CASTINE – It’s time to take the wraps off the Maine Maritime Academy’s historic schooner Bowdoin and get the 86-year-old arctic sailing vessel ready for another sailing season.
MMA students, staff, faculty and other volunteers will begin preparing the schooner for the summer as part of the Fifth Annual Schooner Bowdoin Day from 9:30 a.m. to 3 p.m. on Saturday, April 14, at the college’s waterfront campus.
Activities will include removing the plastic winter covering from the vessel and, if the weather cooperates, moving the main boom into place.
The annual spring workday aboard the schooner also will include a waterfront barbecue and a birthday cake for the vessel. The Bowdoin was launched on April 9, 1921, by Hodgdon Brothers Shipyard in East Boothbay.
The schooner serves as a traditional training platform for MMA and is expected to sail approximately 5,000 nautical miles this summer, offering several sail-training voyages and participating in tall ship events on the East Coast.
Bowdoin Day also offers students the opportunity to display projects they have worked on during the winter months.
Students enrolled in the Small Craft Construction course will showcase their semester project in support of the Bowdoin, the newly crafted sail/rowing tender, Cap’n Mac. The tender will serve as the tender for the schooner during the 2007 season, offer efficient launch service and allow for rowing instruction.
Cap’n Mac, named for the famed Captain Donald MacMillan who sailed the Bowdoin on almost two dozen voyages to the Arctic, was constructed by MMA students on site, under the direction of Capt. Rick Miller and student Chris Grindle. Students will letter the new boat’s stern as part of the day’s activities.

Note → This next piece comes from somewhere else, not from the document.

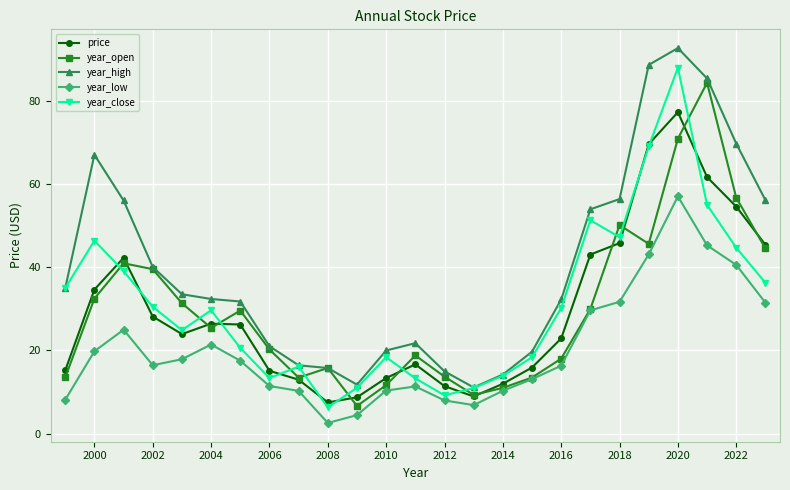

At how many categories does at least one series exceed 23?

15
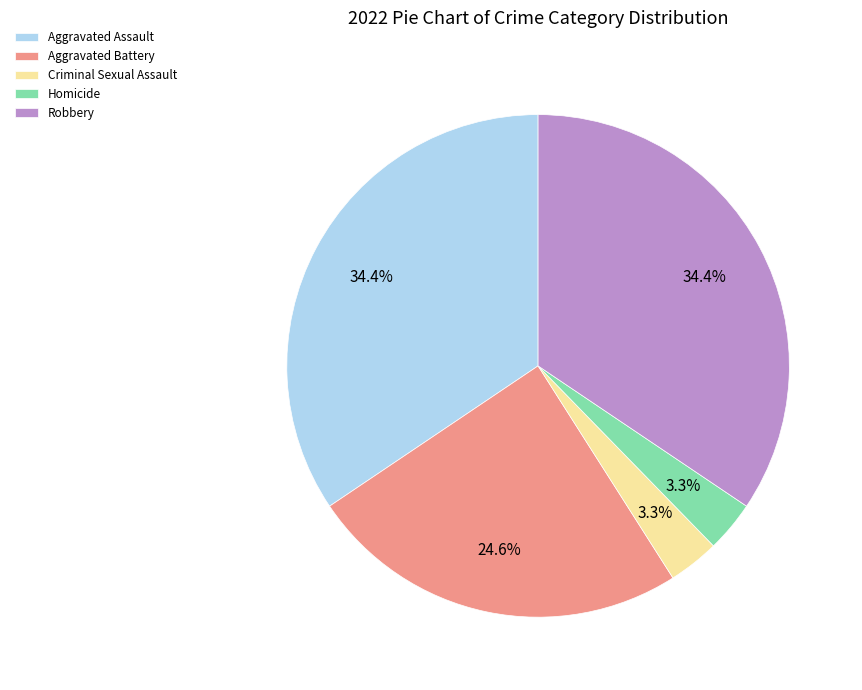

Which has a higher value, Homicide or Aggravated Battery?

Aggravated Battery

There also will be a launching of a student project vessel named ZEEBOAT that involved the redesign and refurbishing of a donated boat.
The vessel was refitted with a propulsion system similar to modern Z-Drive tractor tugs that use two propellers to enable 360-degree steering.
ZEEBOAT complements the Z-Drive tug software used in the college’s ship handling simulator and offers a real-life version as part of the college’s waterfront fleet.
Other activities will include polishing brass funnels on deck; making baggy wrinkles, traditional anti-chafe sail gear; general vessel cleaning projects; and moving small boats out of storage and into the college boat basin.